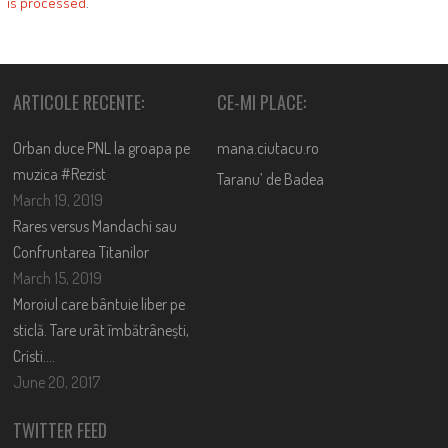
is processed
.
ARTICOLE RECENTE:
CE-MI PLACE:
Orban duce PNL la groapa pe
mana.ciutacu.ro
muzica #Rezist
Taranu’ de Badea
March 19, 2019
Rares versus Mandachi sau
Confruntarea Titanilor
March 15, 2019
Moroiul care bântuie liber pe
sticlă. Tare urât îmbătrânești,
Cristi….
June 20, 2017
TWITTER FEED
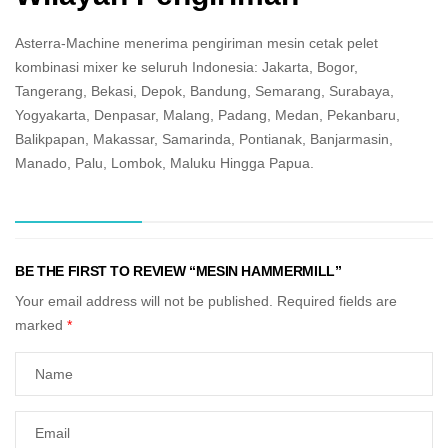
Asterra-Machine menerima pengiriman mesin cetak pelet
kombinasi mixer ke seluruh Indonesia: Jakarta, Bogor,
Tangerang, Bekasi, Depok, Bandung, Semarang, Surabaya,
Yogyakarta, Denpasar, Malang, Padang, Medan, Pekanbaru,
Balikpapan, Makassar, Samarinda, Pontianak, Banjarmasin,
Manado, Palu, Lombok, Maluku Hingga Papua.
BE THE FIRST TO REVIEW “MESIN HAMMERMILL”
Your email address will not be published.
Required fields are
marked
*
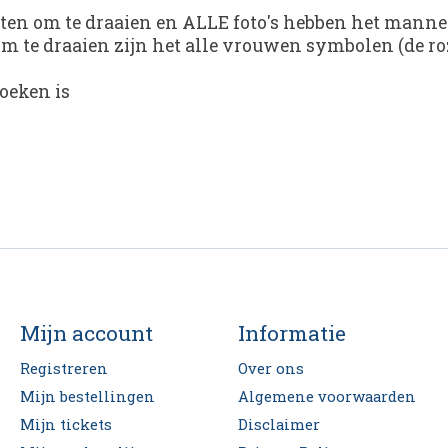
rten om te draaien en ALLE foto's hebben het mann
m te draaien zijn het alle vrouwen symbolen (de ro
zoeken is
Mijn account
Informatie
Registreren
Over ons
Mijn bestellingen
Algemene voorwaarden
Mijn tickets
Disclaimer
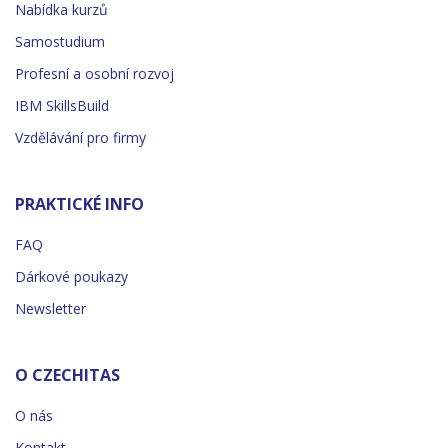
Nabídka kurzů
Samostudium
Profesní a osobní rozvoj
IBM SkillsBuild
Vzdělávání pro firmy
PRAKTICKÉ INFO
FAQ
Dárkové poukazy
Newsletter
O CZECHITAS
O nás
Kontakt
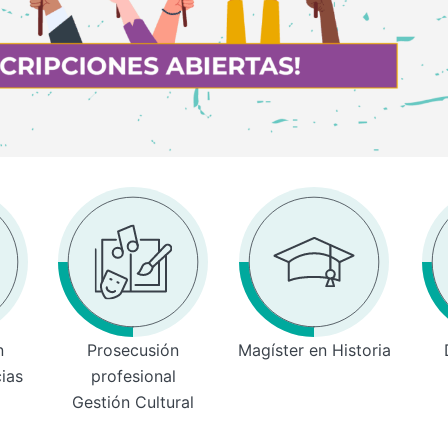
n
Prosecusión
Magíster en Historia
cias
profesional
Gestión Cultural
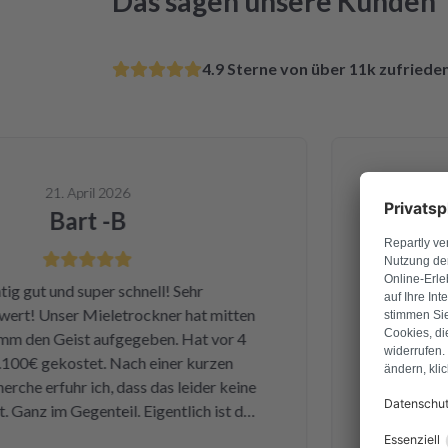
Das sagen unsere Kunden
4.9 Sterne von über 11k zufried
21. April 2026
Bart -B
gut und super schnell! Sehr
Ganz am Anfa
! Unser Mieletrockner hat mitten
Dienstag ha
en Geist aufgegeben. Hat vor 4
Samstag h
0€ gekostet. Nach einer kurzen
bekommen 
e erfuhr ich, dass das leider keine
einwandfre
Ganz im Gegenteil. Eigentlich ist das
Leistung und
ne kleine Sicherung für ca. 1 € war
und ka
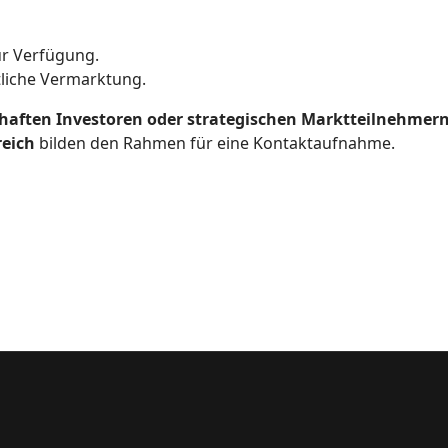
r Verfügung.
tliche Vermarktung.
haften Investoren oder strategischen Marktteilnehmer
reich
bilden den Rahmen für eine Kontaktaufnahme.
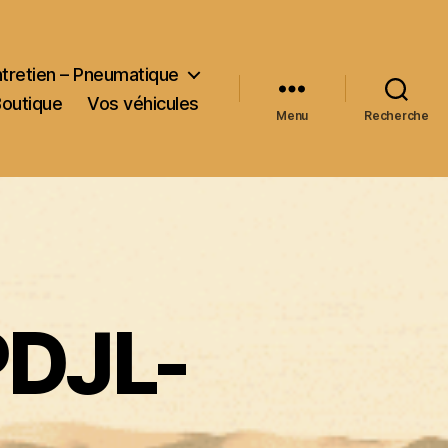
ntretien – Pneumatique
Boutique
Vos véhicules
Menu
Recherche
PDJL-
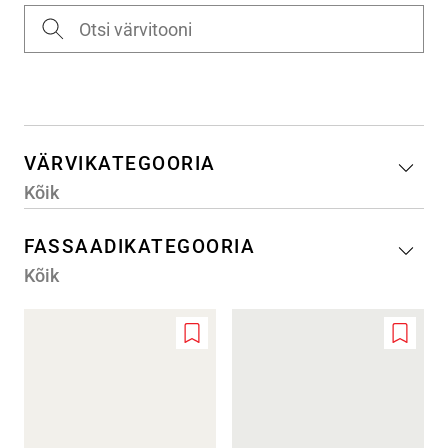
VÄRVIKATEGOORIA
Kõik
FASSAADIKATEGOORIA
Kõik
Add
Add
to
to
wishlist
wishlis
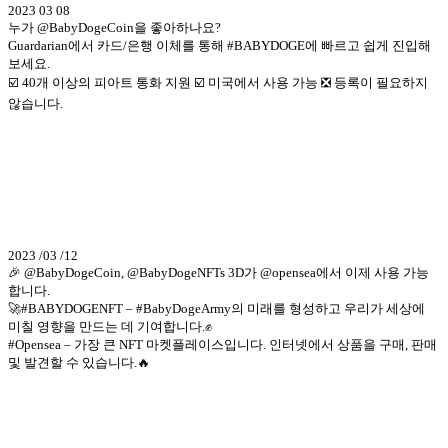
2023 03 08
누가 @BabyDogeCoin을 좋아하나요?
Guardarian에서 카드/은행 이체를 통해 #BABYDOGE에 빠르고 쉽게 진입해
보세요.
☑️ 40개 이상의 피아트 통화 지원 ☑️ 미국에서 사용 가능 ❎ 등록이 필요하지
않습니다.
2023 /03 /12
🎉 @BabyDogeCoin, @BabyDogeNFTs 3D가 @opensea에서 이제 사용 가능
합니다.
🚀#BABYDOGENFT – #BabyDogeArmy의 미래를 형성하고 우리가 세상에
미칠 영향을 만드는 데 기여합니다.✊
#Opensea – 가장 큰 NFT 마켓플레이스입니다. 인터넷에서 상품을 구매, 판매
및 발견할 수 있습니다.🔥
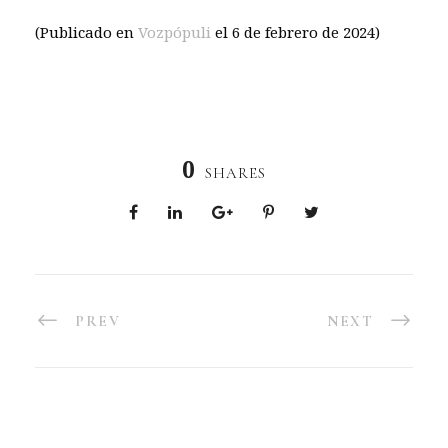
(Publicado en
Vozpópuli
el 6 de febrero de 2024)
0
SHARES
PREV
NEXT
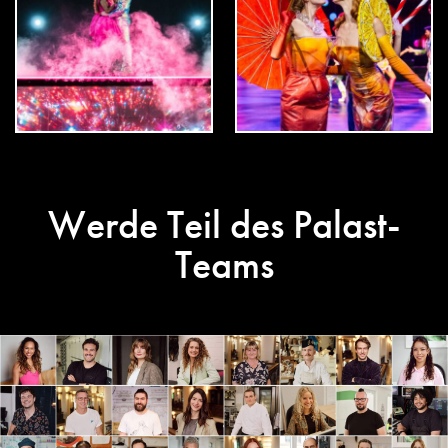
Werde Teil des Palast-
Teams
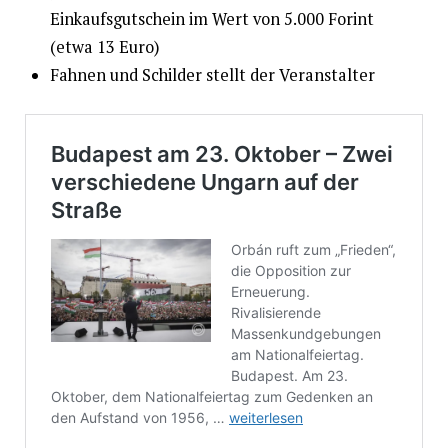
Einkaufsgutschein im Wert von 5.000 Forint
(etwa 13 Euro)
Fahnen und Schilder stellt der Veranstalter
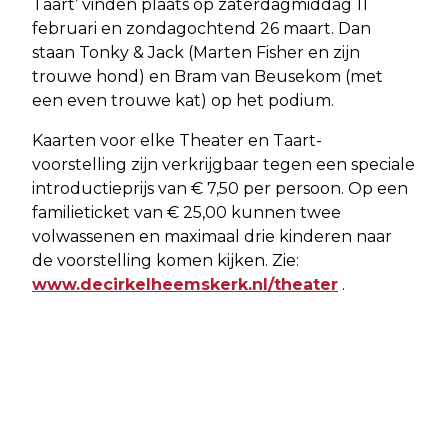
Taart’ vinden plaats op zaterdagmiddag 11
februari en zondagochtend 26 maart. Dan
staan Tonky & Jack (Marten Fisher en zijn
trouwe hond) en Bram van Beusekom (met
een even trouwe kat) op het podium.
Kaarten voor elke Theater en Taart-
voorstelling zijn verkrijgbaar tegen een speciale
introductieprijs van € 7,50 per persoon. Op een
familieticket van € 25,00 kunnen twee
volwassenen en maximaal drie kinderen naar
de voorstelling komen kijken. Zie:
www.decirkelheemskerk.nl/theater
.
────────────────
The whole listing above must be set down again exactly, but without its images.

is processed
.
ARTICOLE RECENTE:
CE-MI PLACE:
Orban duce PNL la groapa pe
mana.ciutacu.ro
muzica #Rezist
Taranu’ de Badea
March 19, 2019
Rares versus Mandachi sau
Confruntarea Titanilor
March 15, 2019
Moroiul care bântuie liber pe
sticlă. Tare urât îmbătrânești,
Cristi….
June 20, 2017
TWITTER FEED
Asterra-Machine menerima pengiriman mesin cetak pelet
kombinasi mixer ke seluruh Indonesia: Jakarta, Bogor,
Tangerang, Bekasi, Depok, Bandung, Semarang, Surabaya,
Yogyakarta, Denpasar, Malang, Padang, Medan, Pekanbaru,
Balikpapan, Makassar, Samarinda, Pontianak, Banjarmasin,
Manado, Palu, Lombok, Maluku Hingga Papua.
BE THE FIRST TO REVIEW “MESIN HAMMERMILL”
Your email address will not be published.
Required fields are
marked
*
rten om te draaien en ALLE foto's hebben het mann
m te draaien zijn het alle vrouwen symbolen (de ro
zoeken is
Mijn account
Informatie
Registreren
Over ons
Mijn bestellingen
Algemene voorwaarden
Mijn tickets
Disclaimer
Nabídka kurzů
Samostudium
Profesní a osobní rozvoj
IBM SkillsBuild
Vzdělávání pro firmy
PRAKTICKÉ INFO
FAQ
Dárkové poukazy
Newsletter
O CZECHITAS
O nás
Kontakt
n
Prosecusión
Magíster en Historia
cias
profesional
Gestión Cultural
Das sagen unsere Kunden
4.9 Sterne von über 11k zufried
21. April 2026
Bart -B
gut und super schnell! Sehr
Ganz am Anfa
! Unser Mieletrockner hat mitten
Dienstag ha
en Geist aufgegeben. Hat vor 4
Samstag h
0€ gekostet. Nach einer kurzen
bekommen 
e erfuhr ich, dass das leider keine
einwandfre
Ganz im Gegenteil. Eigentlich ist das
Leistung und
ne kleine Sicherung für ca. 1 € war
und ka
r Verfügung.
tliche Vermarktung.
haften Investoren oder strategischen Marktteilnehmer
reich
bilden den Rahmen für eine Kontaktaufnahme.
ntretien – Pneumatique
Boutique
Vos véhicules
Menu
Recherche
PDJL-
VÄRVIKATEGOORIA
Kõik
FASSAADIKATEGOORIA
Kõik
Add
Add
to
to
wishlist
wishlis
2023 03 08
누가 @BabyDogeCoin을 좋아하나요?
Guardarian에서 카드/은행 이체를 통해 #BABYDOGE에 빠르고 쉽게 진입해
보세요.
☑️ 40개 이상의 피아트 통화 지원 ☑️ 미국에서 사용 가능 ❎ 등록이 필요하지
않습니다.
2023 /03 /12
🎉 @BabyDogeCoin, @BabyDogeNFTs 3D가 @opensea에서 이제 사용 가능
합니다.
🚀#BABYDOGENFT – #BabyDogeArmy의 미래를 형성하고 우리가 세상에
미칠 영향을 만드는 데 기여합니다.✊
#Opensea – 가장 큰 NFT 마켓플레이스입니다. 인터넷에서 상품을 구매, 판매
및 발견할 수 있습니다.🔥
(Publicado en
Vozpópuli
el 6 de febrero de 2024)
0
SHARES
PREV
NEXT
Werde Teil des Palast-
Teams
Einkaufsgutschein im Wert von 5.000 Forint
(etwa 13 Euro)
Fahnen und Schilder stellt der Veranstalter
Taart’ vinden plaats op zaterdagmiddag 11
februari en zondagochtend 26 maart. Dan
staan Tonky & Jack (Marten Fisher en zijn
trouwe hond) en Bram van Beusekom (met
een even trouwe kat) op het podium.
Kaarten voor elke Theater en Taart-
voorstelling zijn verkrijgbaar tegen een speciale
introductieprijs van € 7,50 per persoon. Op een
familieticket van € 25,00 kunnen twee
volwassenen en maximaal drie kinderen naar
de voorstelling komen kijken. Zie:
www.decirkelheemskerk.nl/theater
.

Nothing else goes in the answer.